建築科に入学してきた学生に美しい建物、きたない建物を街中で写真に撮ってくるという調査を頼んだところ。
美しい建物:開発された分譲地に新築された建売住宅(外壁がタイル調サイディング貼)、郊外の結婚式教会。
醜い建物:木の羽目板の風化した小屋、波板スレートの工場、蔦に覆われた打放しコンクリートの校舎。
新しいものが美しいもので、古くなると醜いいう価値観。これは間違いではないし、多くの方が納得される価値観だと思います。
しかし、私はこういう見方はしません。
学生たちの思う、美しいとされた建物は味気なく見え、きたないとされた建物は味わい深い建物に写ります。
経済合理性優先で建てられた建物の多くはメンテナンスフリーと呼ばれる素材が使われています。
石調、タイル調、木調。 いずれも偽物で新しいときが一番きれいで古くなるとみすぼらしく感じられます。
一方きたないとされた建物に使われている素材は素材の持つ力を素直に活かしたものと言えます。
少々維持管理のための手間が掛けられていないところは否めないですが、それでも今まで風雨や外的環境から建物を守ってきた年月が傷跡として残している事で時間の経過を耐え抜いてきた力のようなものを感じます。
経年変化は良く味があると言います。 最近ではエイジングと言って新しいものにエイジングを施して古い材料のように見せた建材も出回っています。

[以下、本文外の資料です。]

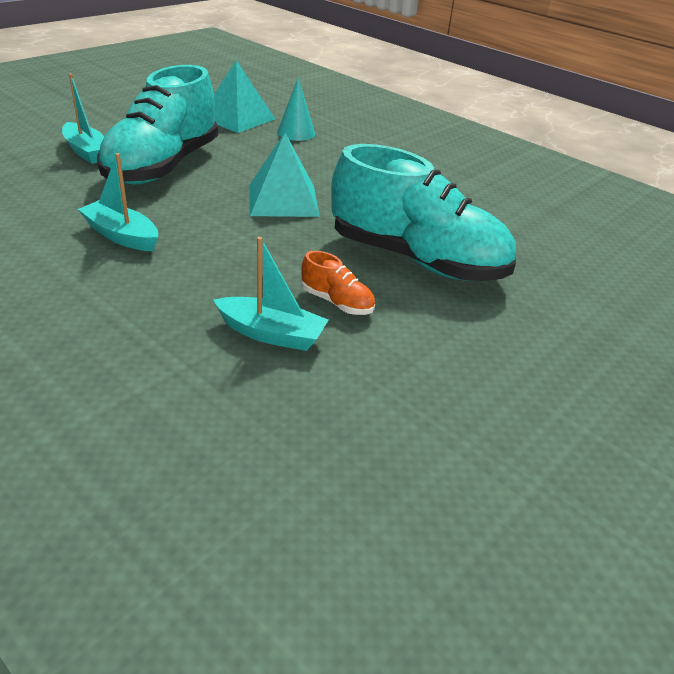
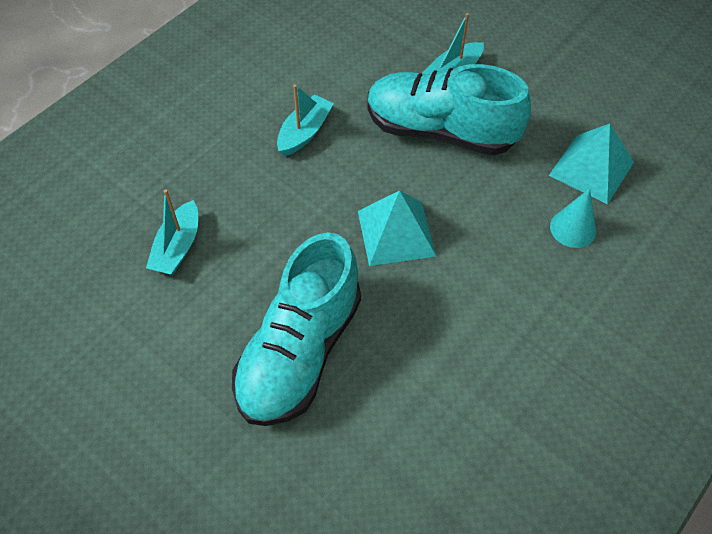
camera: 90 degrees right, 20 degrees up
(337, 302) = (222, 288): orange shoe -> none

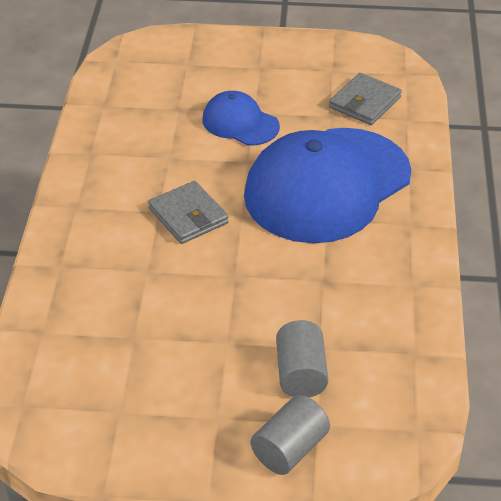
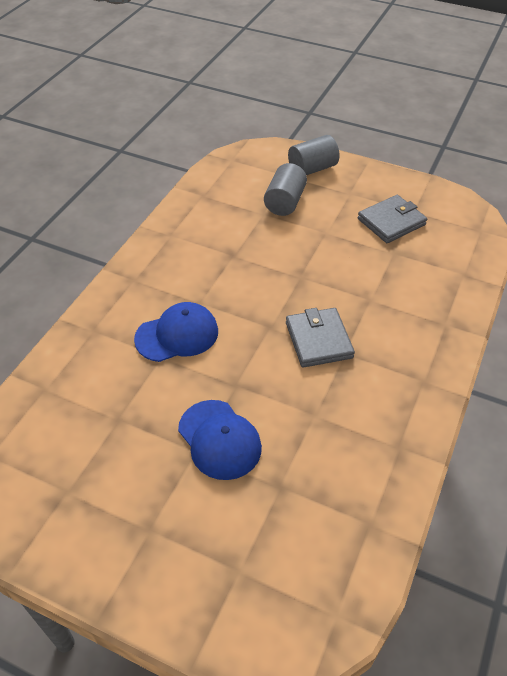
camera: 160 degrees left, 5 degrees up
(327, 185) = (177, 335): blue cap -> blue cap, size x0.48
(365, 102) = (69, 426): grey wallet -> grey wallet (391, 222)

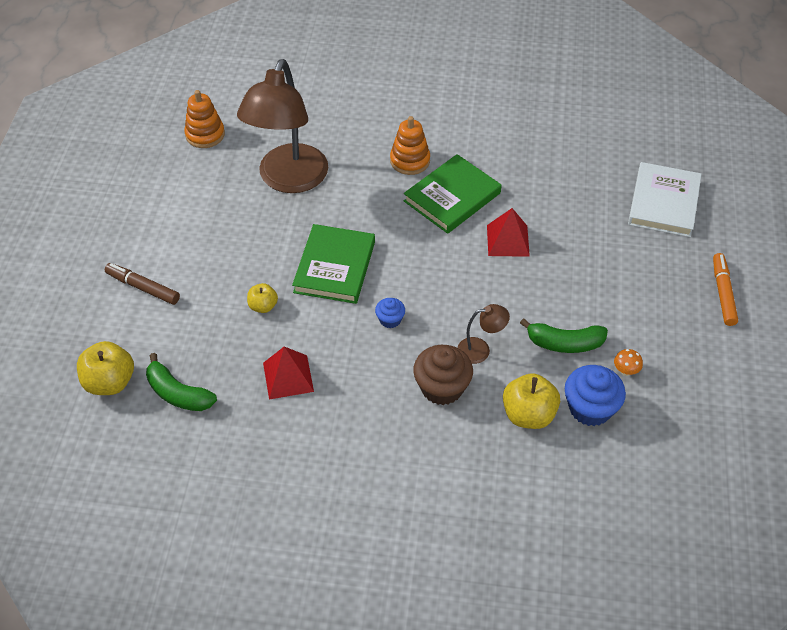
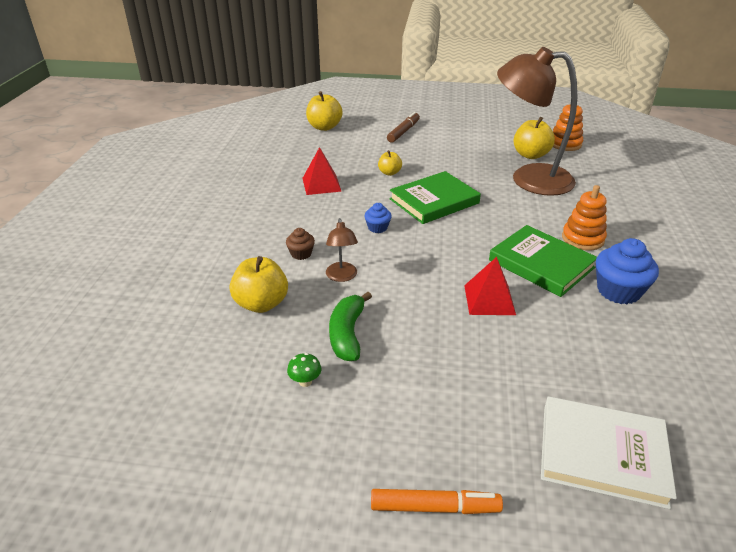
camera: 90 degrees right, 15 degrees down
(178, 393) = (312, 147): green banana -> none
(230, 169) = (530, 155): none -> yellow apple
(335, 267) = (434, 201): green book -> green book turned 45 degrees counterclockwise
(442, 387) = (301, 254): brown cupcake -> brown cupcake, size x0.53
(590, 408) = (260, 348): blue cupcake -> blue cupcake (618, 291)
(625, 371) = (305, 381): orange mushroom -> green mushroom

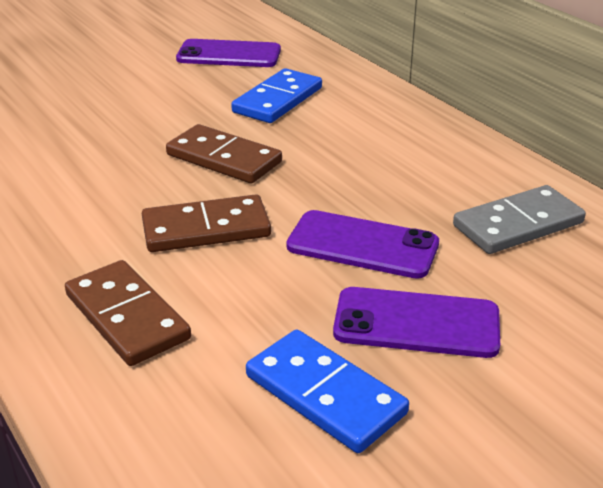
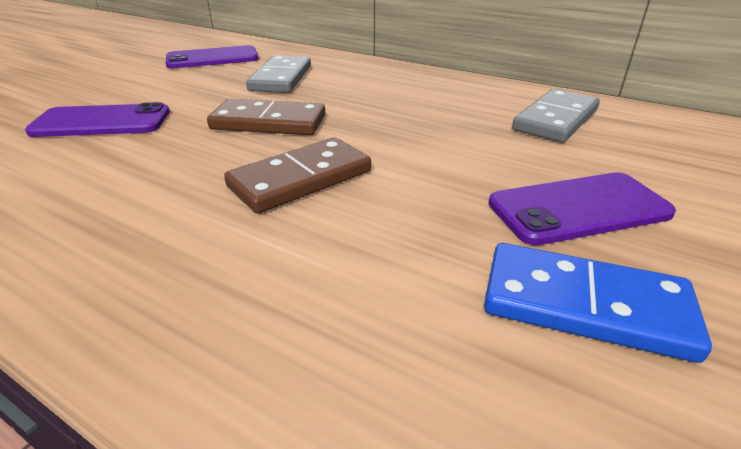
camera: 25 degrees left, 0 degrees up
(126, 317) = (282, 290): brown domino -> none
(277, 100) = (281, 78): blue domino -> grey domino
(362, 245) = (459, 159): purple phone -> purple phone (102, 122)

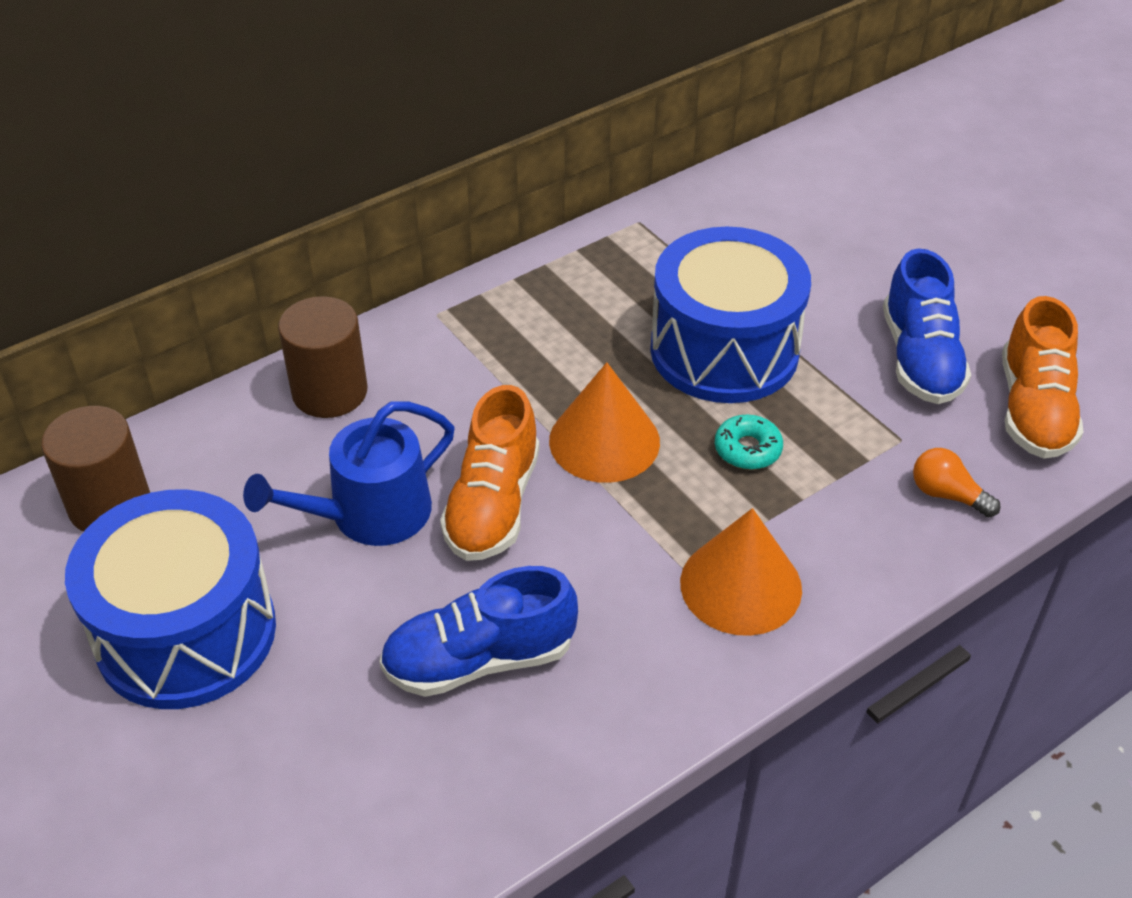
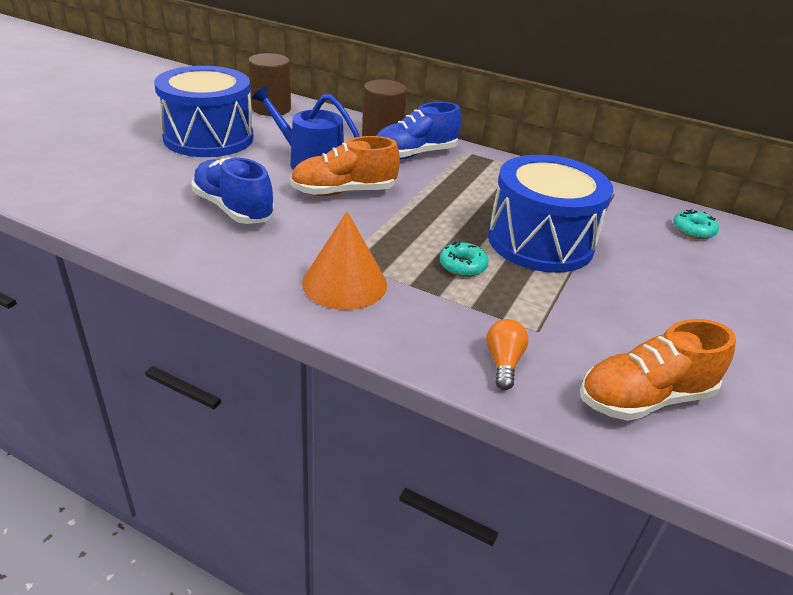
camera: 60 degrees right, 10 degrees down
(604, 441) = (421, 215): orange cone -> none
(757, 201) = (693, 230): none -> turquoise donut
(920, 359) = (630, 326): blue shoe -> blue shoe (414, 154)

ツꀀですが、本当の経年変化は時間を経た物にしか現れないものです。
その場所で長い時間を経た結果、色々な要素が絡み合って出てきた味わいを希少性という軸で考えるととても大事なもののような気がします。
素材の持つ普遍な力強さが長い時間の経過の中で味わいとなって熟成され、新しいときには無いものが表出するのだと考えます。
ヨーロッパの古い建物が連続するような町並みが美しいと思うのはこのような感覚からかもしれません。
美しい/醜い=新しい/古いという価値は建築という長く存在し続けるものにとっては重要な判断では無いのかもしれません。